VIVID CONTRASTS Elson and Younger’s installations.
Though your brain knows better, you can’t help getting the feeling that the moon sitting in the RISD Museum’s Farago Gallery has floated down from space. It has something to do with the convincing texture that Philadelphia sculptor Tristin Lowe has fashioned on the white felt surface — chalky-cakey and pocked with craters, like rippling rings on a pond, or wounds.
In fact, Lunacy, as it’s called, is a 12-and-a-half-foot white ball made from 14 sections of felt stitched together (you can see the seams) around an inflated vinyl ball (the better for moving and storage). In Lowe’s exhibit “Under the Influence” at the RISD Museum (224 Benefit Street, Providence, through October 24), it dwarfs us, snugly squeezed into the room. This moon has a purple aura emanating from Visither 1, Lowe’s neon sculpture hung in the air behind the fallen rock. It’s a series of neon tubes shaped something like the outlines of crosses, but all together might suggest a spaceship.
Out in western Massachusetts, at Williams College Museum of Art through August 8, Lowe is also exhibiting Mocha Dick, his 52-foot-long white felt sperm whale pimpled with barnacles. The title comes from a leviathan that hassled ships near Mocha Island in the South Pacific in the 19th century, and is said to have been the inspiration for Herman Melville’s Moby-Dick.
Lowe’s previous sculptures were more screwball comedy — a bed that wet itself; a white felt trash can with a felt 40 in a paper bag on top; a giant blue nude girl with a single cyclops eye; a gargantuan folding canvas chair; a huge pink elephant with a bottle of bourbon. The gigantism was part of the sad sack joke.

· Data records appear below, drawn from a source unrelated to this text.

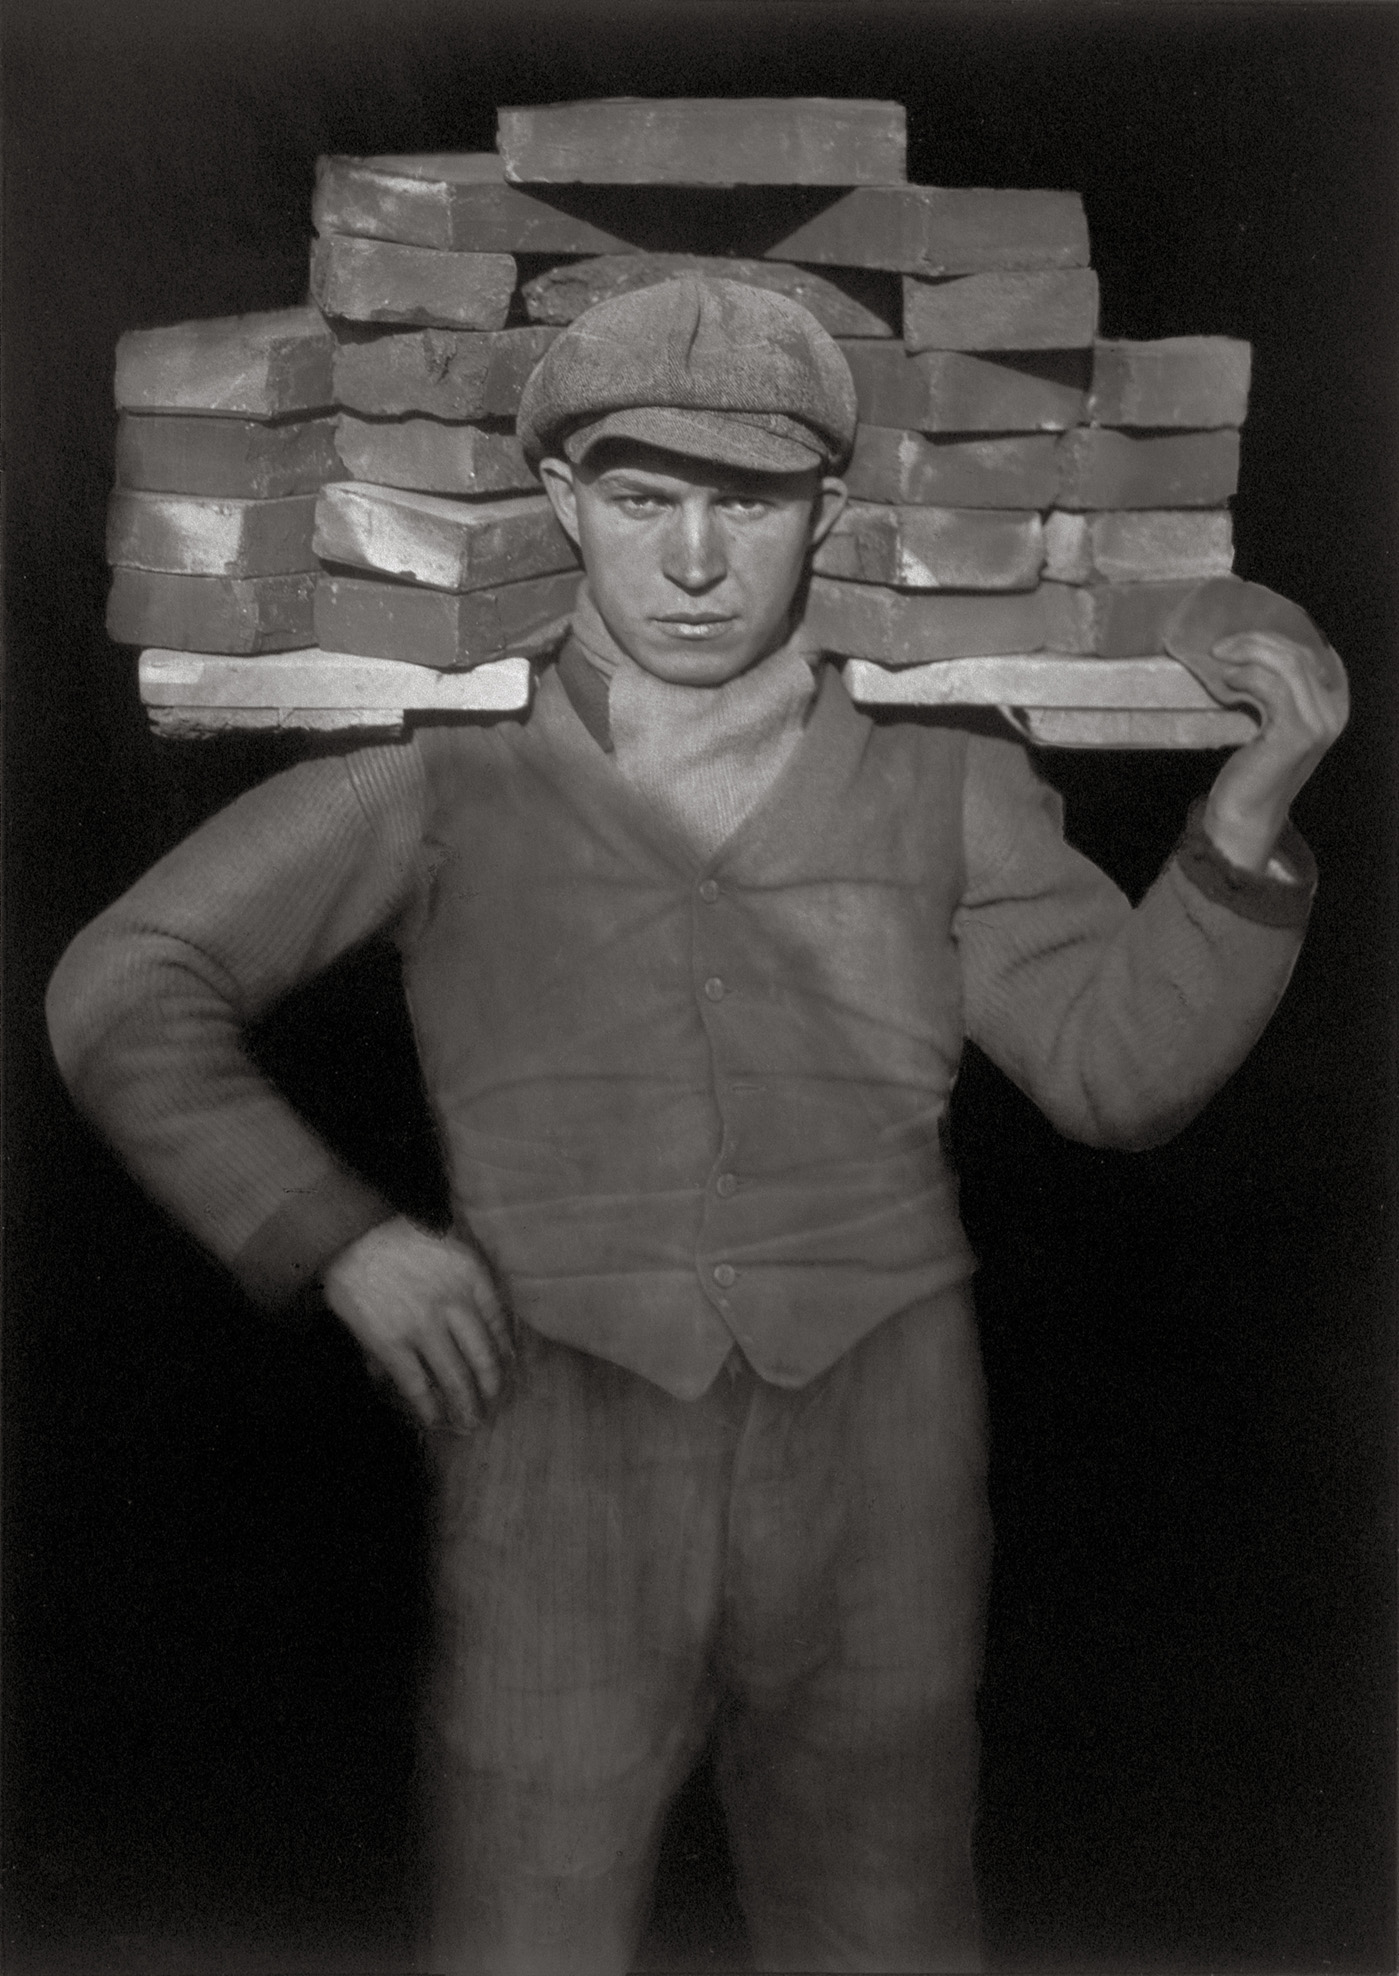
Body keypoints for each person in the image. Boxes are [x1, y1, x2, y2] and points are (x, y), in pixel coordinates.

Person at [46, 276, 1347, 1976]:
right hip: (557, 1434)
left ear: (828, 514)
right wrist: (341, 1238)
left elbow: (1117, 1076)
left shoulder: (944, 775)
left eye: (747, 503)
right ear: (566, 503)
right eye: (645, 500)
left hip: (879, 1434)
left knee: (882, 1919)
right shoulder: (447, 770)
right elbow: (123, 981)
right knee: (530, 1911)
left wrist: (1240, 831)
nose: (692, 562)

His moon can feel like a punch line, too, that teeters on the edge of substantive and slight. But Lunacy and Mocha Dick add stately grandeur and awe. His moon is part-planetarium model, part-super-sized entertainment, part-gag, part-absurd, then melancholy. The moon is beached, marooned, lonely, forlorn.
Lowe, who was born in Massachusetts and studied at the Massachusetts College of Art, fits in among a number of artists now aiming sculpture and installation toward the serious, substantial end of spectacle. The style was prominent in RISD’s “Annual Graduate Thesis Exhibition” this year. And you can see it in Providence artists Serena J.V. Elston and Meredith Younger’s installations at AS220’s Project Space (93 Mathewson Street, Providence, through June 26).

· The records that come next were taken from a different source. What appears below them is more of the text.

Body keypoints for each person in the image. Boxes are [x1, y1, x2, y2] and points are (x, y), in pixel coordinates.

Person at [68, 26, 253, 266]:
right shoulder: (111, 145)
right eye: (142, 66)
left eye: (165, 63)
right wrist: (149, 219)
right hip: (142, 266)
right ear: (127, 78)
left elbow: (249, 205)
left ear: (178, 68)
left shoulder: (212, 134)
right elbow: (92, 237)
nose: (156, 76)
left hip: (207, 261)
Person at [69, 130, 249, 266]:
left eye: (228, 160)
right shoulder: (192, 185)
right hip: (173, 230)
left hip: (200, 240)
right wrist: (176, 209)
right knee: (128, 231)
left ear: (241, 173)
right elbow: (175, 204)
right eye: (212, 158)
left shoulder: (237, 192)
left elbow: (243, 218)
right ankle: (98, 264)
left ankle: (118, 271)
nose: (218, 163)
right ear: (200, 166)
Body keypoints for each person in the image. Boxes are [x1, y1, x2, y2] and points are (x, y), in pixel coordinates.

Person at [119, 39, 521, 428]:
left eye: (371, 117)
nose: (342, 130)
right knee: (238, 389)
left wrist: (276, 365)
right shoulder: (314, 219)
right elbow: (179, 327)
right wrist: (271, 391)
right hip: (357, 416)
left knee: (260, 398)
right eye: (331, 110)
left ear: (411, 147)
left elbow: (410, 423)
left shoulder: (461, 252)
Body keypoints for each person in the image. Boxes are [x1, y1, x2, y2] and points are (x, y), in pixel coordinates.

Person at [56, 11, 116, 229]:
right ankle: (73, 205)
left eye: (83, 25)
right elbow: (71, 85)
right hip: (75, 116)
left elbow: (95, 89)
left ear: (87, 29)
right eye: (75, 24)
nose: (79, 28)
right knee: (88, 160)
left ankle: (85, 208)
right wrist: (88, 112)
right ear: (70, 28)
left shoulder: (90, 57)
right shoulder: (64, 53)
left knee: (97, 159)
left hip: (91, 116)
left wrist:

Younger’s contribution is a pair of doll-like ceramic figures, just smaller than life-size, titled I’ve No More to Grieve for You. A girl in a purple dress holds a trowel and kneels on sod. She holds her free hand up to her heart and wears a sad, stunned, but curious look on her face. A boy in a black T-shirt, shorts, and white socks lays on the ground before her. Azaleas sprout from a purple planter like a wound in his chest. A skull mask is set onto his face. A crow with a skull face watches down from a bare, rotting branch, arching out from a metal bracket on the wall. The bird seems as if it is licking its lips.